Math 3772/5772 Checksheet for Jan 2020 exam

发布时间：2022-01-10

Hello, dear friend, you can consult us at any time if you have any questions, add WeChat: daixieit

Math 3772/5772 Checksheet for Jan 2020 exam

Q1 (b)

(ii) Since α = 0.5 = _β , α + β = 0 and so u1 and u2 are independent. Hence since u1 ~ N(0, 2).

Q2 (c) (i) If u = 0, then the new drug has no eﬀect on blood pressure.

(ii) From the table, the upper 5% critical value is

so the null hypothesis is strongly rejected.

(iii) The SCIs take the form

For a = (1 0)T we get _3 ± 4.40, which includes 0.

For a = (0 1)T we get _3 ± 2.20, which excludes 0.

Hence the new drug seems to reduce diastolic blood pressure but not systolic blood pres- sure.

Q3 (c) (i) By changing the signs of 3 variables, it has been possible to produce a correlation matrix, all of whose elements are positive.
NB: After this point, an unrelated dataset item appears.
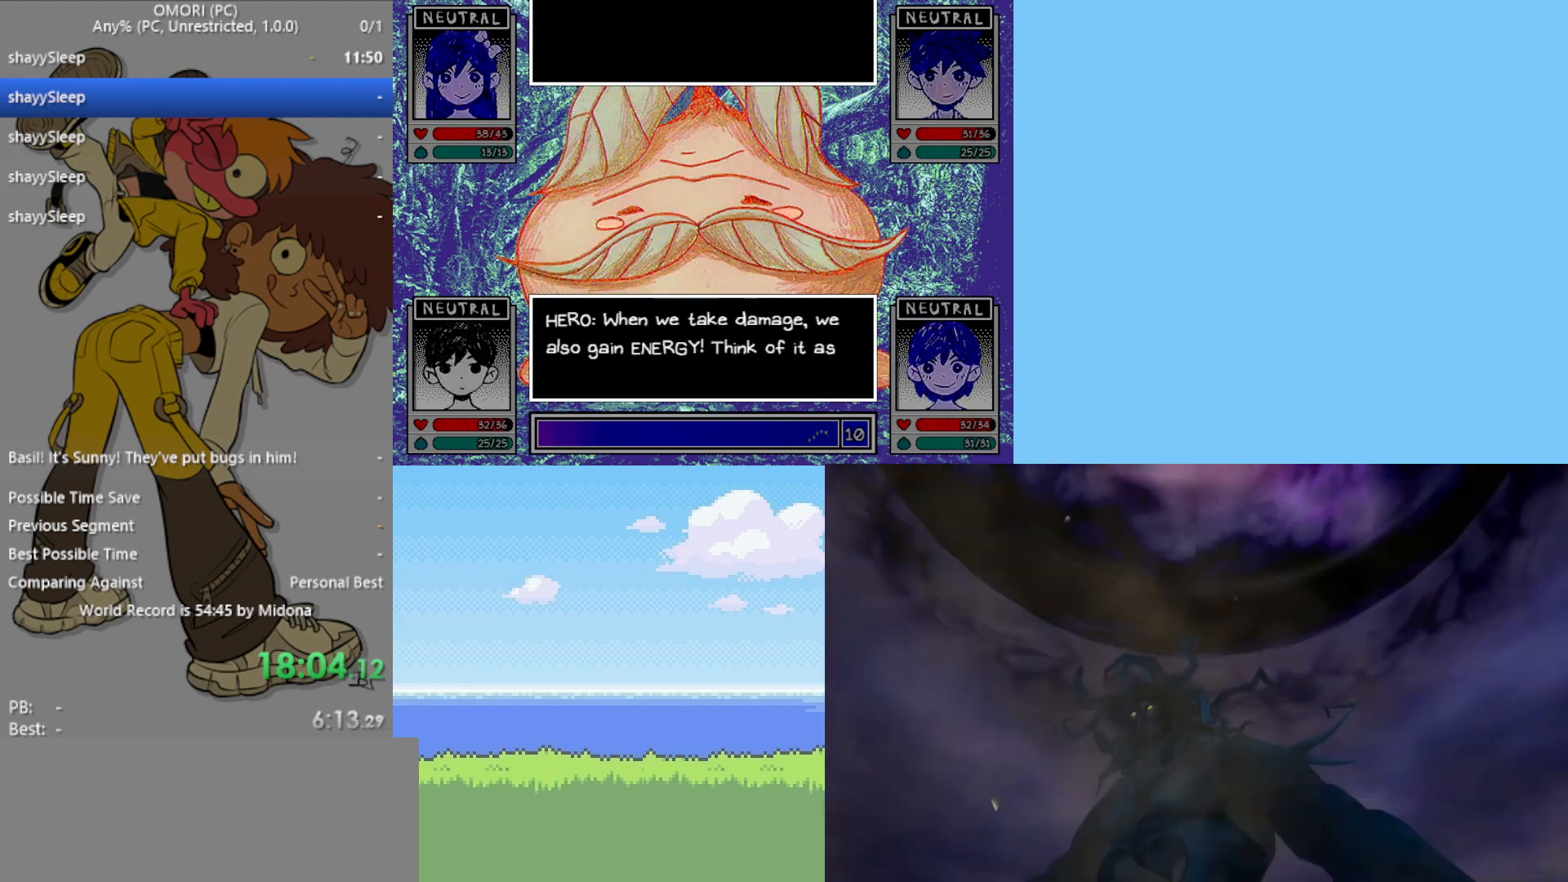
{"keys": [], "events": [[17, "z", "down"], [67, "z", "up"], [117, "z", "down"], [167, "z", "up"], [217, "z", "down"], [250, "z", "up"], [333, "z", "down"], [483, "z", "up"]]}
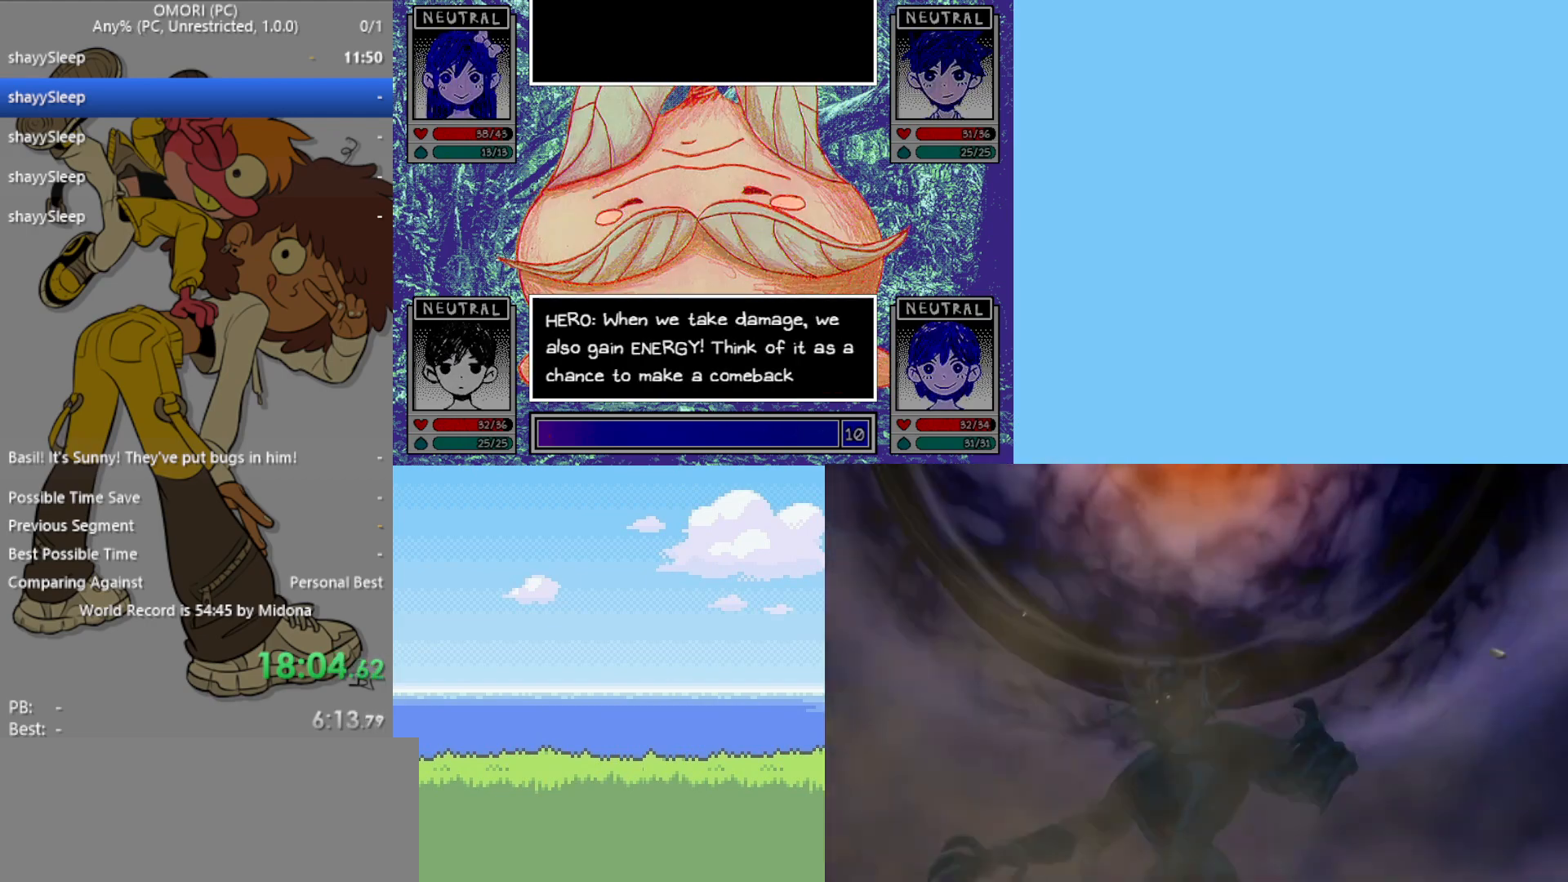
{"keys": [], "events": [[33, "z", "down"], [83, "z", "up"], [117, "z", "down"], [167, "z", "up"], [217, "z", "down"], [267, "z", "up"], [300, "z", "down"], [350, "z", "up"], [400, "z", "down"], [450, "z", "up"]]}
All the new variables seem positively associated with the “size” of the car.

(ii) The ﬁrst eigenvalue accounts for 70% of the total variation and the ﬁrst two for 89%. Two rules of thumb are 50% or 90% suggesting k = 1 or k = 2 PCs are needed to adequately summarize the variability in the data.

PC1 = average of all 6 new variables — seems to be a measure of the “size” of the car PC2 = contrast between new variables 3,6 and new variables 4,5, — perhaps a measure of the “power” of the car.

(iii) [Level 3] The diﬀerent variables are in diﬀerent units, which implies PCA on the covariance matrix has no natural meaning.

(iii) [Level 5] If the statistician had not changed the signs of any of the variables, then the eigenvalues would not change. Rows 1,4,6 of Gamma would change sign, but the overall interpretation of PCA would be unchanged.

Q4 (b) If Π 1 : Np (u1 , Σ) and Π2 : Np (u2 , Σ), the allocation region to Π 1 under the maximum likelihood rule takes the form

If u1 = u, u2 = 2u, this simpliﬁes to

Cross-validation: create an allocation rule from the reduced data set (excluding observa- tion r) and use it to allocate observation r; repeat for r = 1, . . . , n.

(ii) RS rule suggests very accurate classiﬁcation

CV suggests the allocation is nearly random.

That is, the RS rule seems to be overﬁtting the data (since n is not much greater than p). CV seems more reliable and suggests the questionnaire has little predictive power.

(iii) For the future perhaps use a smaller p or a larger n.

Q5. [Level 5 only]

(b) (i) If λj , j = 1, . . . , 7 denote the eigenvalues and Γ denotes the standardized eigenvec- tor matrix, then the 7 points in the ﬁgure have coordinates given by rescaling the columns of Γ, i.e.,

(ii) Let denote the proportion of total variation given by the ﬁrst k eigenvalues (assuming λk > 0). Then ρ 1 = 48%, ρ2 = 83%, ρ3 = 96%, suggesting k = 1 is too small, k = 2 is probably OK, but may miss some small features, and k = 3 is deﬁnitely OK.

(iii) Some possible interpretations:

E (moth) is a long way from all the vertebrates (as expected)

C (man) is a long way from the other vertebrates (surprising),

B and F (tuna and donkey) are very close (surprising),

A and D (turtle and chicken) are very close (perhaps not too surprising since birds evolved from reptiles).